Le sommet des dirigeants du G20 en Afrique du Sud a mis en lumière les solides relations internationales et compétences en collaboration du pays. Il a renforcé les liens diplomatiques et dépassé les attentes en matière d'organisation, soulignant le soutien mondial face aux défis. Le président Cyril Ramaphosa a veillé à ce que la nation atteigne ses objectifs au milieu d'une réprimande collective envers l'administration Trump.
Le sommet des dirigeants du G20, tenu ce week-end en Afrique du Sud, a démontré la maîtrise du pays dans l'organisation d'événements internationaux de haut niveau.

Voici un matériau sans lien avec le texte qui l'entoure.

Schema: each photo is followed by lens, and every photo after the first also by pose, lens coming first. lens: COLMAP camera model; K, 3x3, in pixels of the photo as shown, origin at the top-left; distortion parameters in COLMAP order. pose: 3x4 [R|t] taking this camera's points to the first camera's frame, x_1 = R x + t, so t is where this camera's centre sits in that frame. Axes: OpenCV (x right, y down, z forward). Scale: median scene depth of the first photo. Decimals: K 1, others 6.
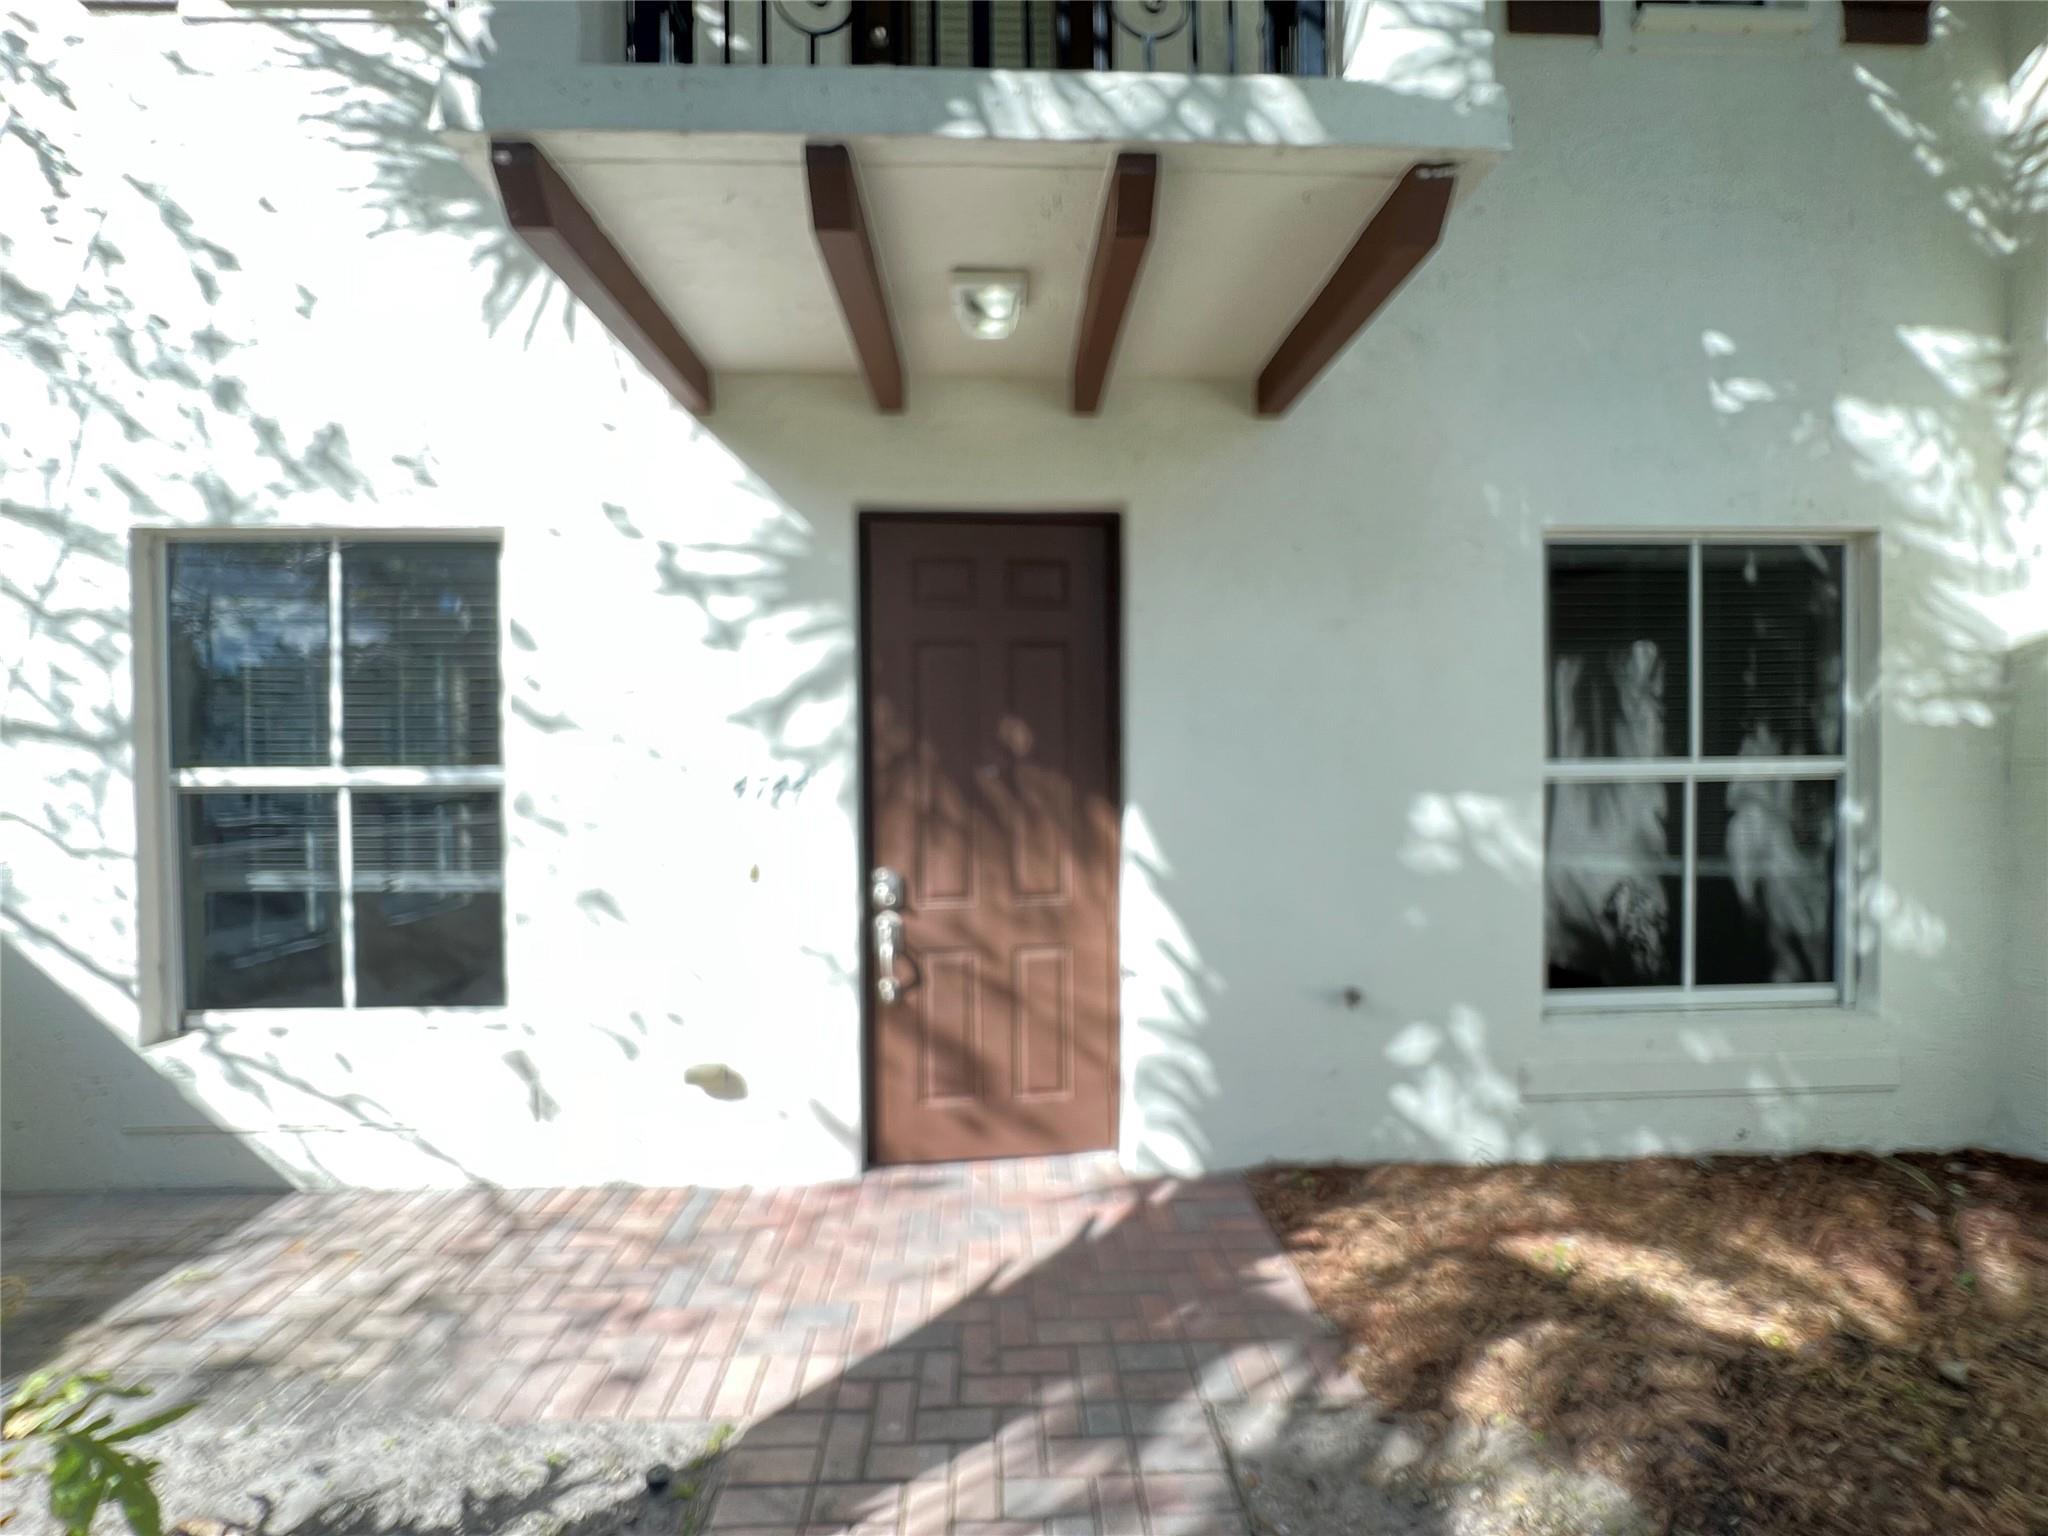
lens RADIAL K [[820.2, 0, 1014.6], [0, 820.2, 755.1], [0, 0, 1]] dist [-0.002123, -0.000426]
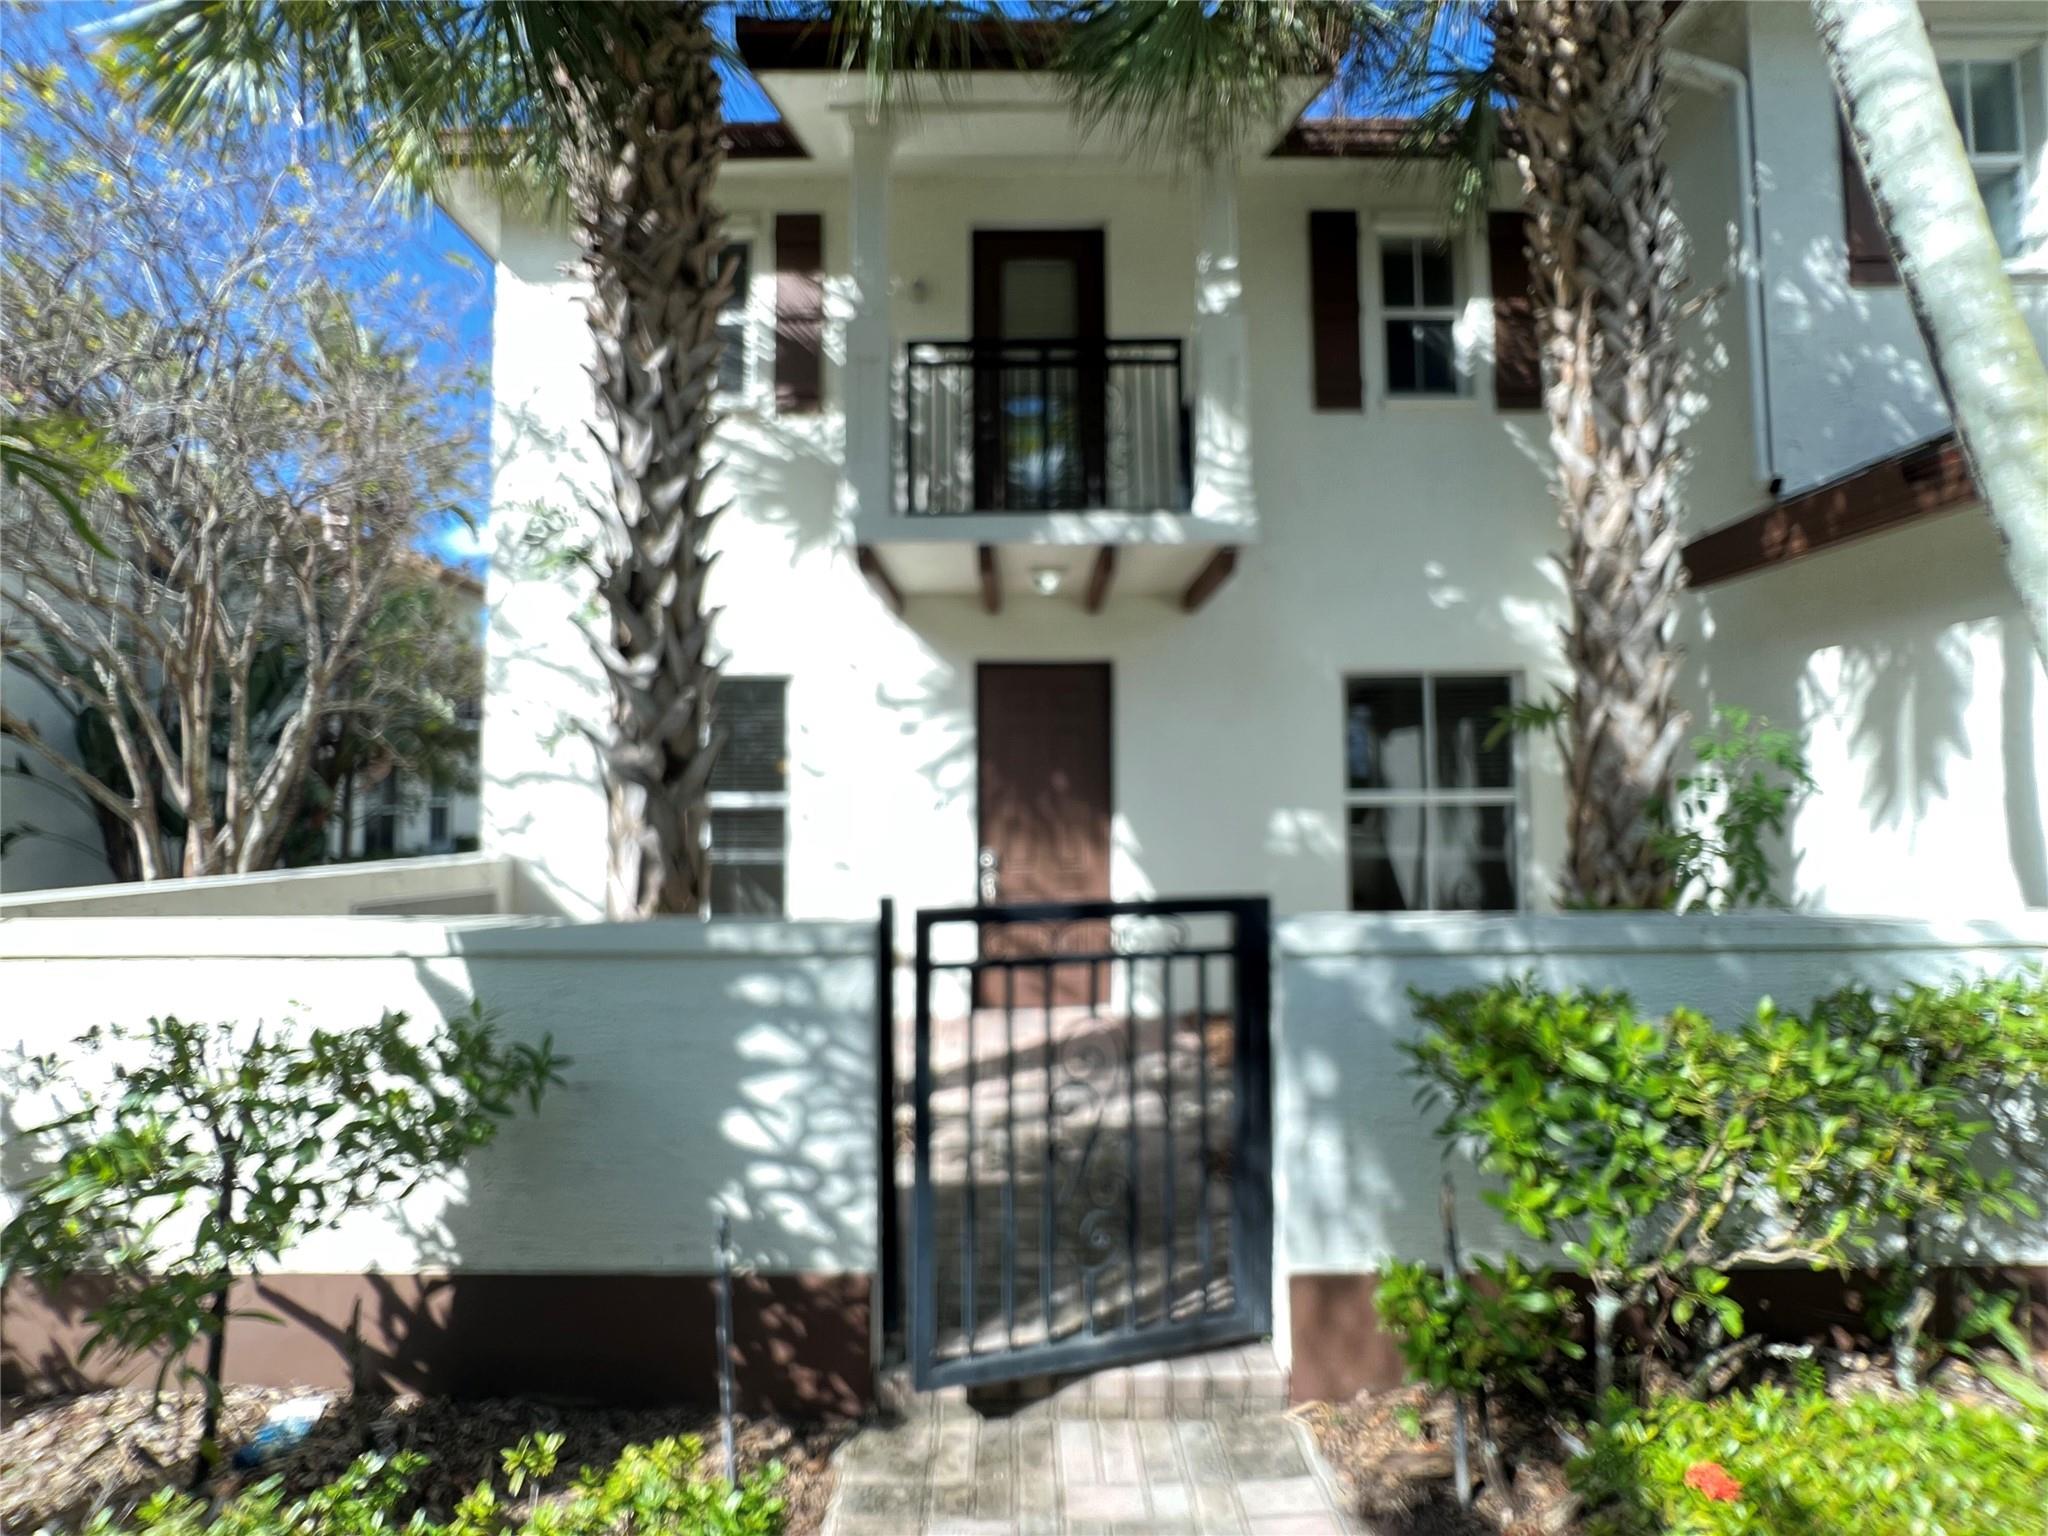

Le journaliste Stephen Grootes, qui rendait compte pour Daily Maverick, a salué les efforts du gouvernement, notant que les personnes impliquées méritaient une reconnaissance similaire à celle accordée au personnel d'Eskom.
Les installations médias ont impressionné avec un accès par reconnaissance faciale, de la nourriture gratuite, de la caféine et des zones d'ablutions bien entretenues – des caractéristiques qui ont paru novatrices à de nombreux participants. Une implication présumée du secteur privé a ajouté à l'efficacité, tandis que les Sud-Africains ont fait preuve d'unité dans l'accueil des étrangers. L'hospitalité s'est distinguée : les délégués ont reçu des sacs à dos G20 de haute qualité contenant des objets comme des powerbanks, une rareté lors de tels événements. Grootes a partagé une anecdote personnelle sur la réception d'un sac des heures plus tard, soulignant le service attentionné.
Le président Cyril Ramaphosa a intégré cet esprit de coopération dans la déclaration finale du sommet à plusieurs reprises. L'Afrique du Sud a atteint tous ses objectifs, y compris une réprimande unifiée du G20 envers l'administration Trump – à l'exclusion de l'Argentine. Cela découlait de la rencontre antérieure de Ramaphosa avec Donald Trump à la Maison-Blanche, où les mensonges ont été confrontés subtilement. Des alliés comme le Canada, l'Allemagne et la France se sont joints à la critique, prouvant la force du nombre face au « bully », comme l'a décrit Grootes.
Cependant, certains responsables politiques ont irrité les observateurs en s'invitant dans le récit. Les ministres Siviwe Gwarube et Patricia de Lille sont apparus sans rôles clairs, tandis que le premier ministre de Gauteng, Panyaza Lesufi, a tweeté de manière vantarde sur la sécurité provinciale, affirmant : « Alors que le monde porte son attention sur l'Afrique du Sud pour le #G20Summit, les capacités de sécurité du Gauteng se tiennent sur la scène mondiale. Notre infrastructure CCTV intégrée et nos systèmes de renseignement en temps réel fournissent la base pour une sécurité publique coordonnée, réactive et de classe mondiale. » Grootes a critiqué cela comme étant servile, compte tenu des problèmes persistants de criminalité et d'infrastructures dans la province.
Globalement, l'événement a marqué un week-end réussi, améliorant l'image mondiale de l'Afrique du Sud au milieu d'un reportage épuisant mais satisfait.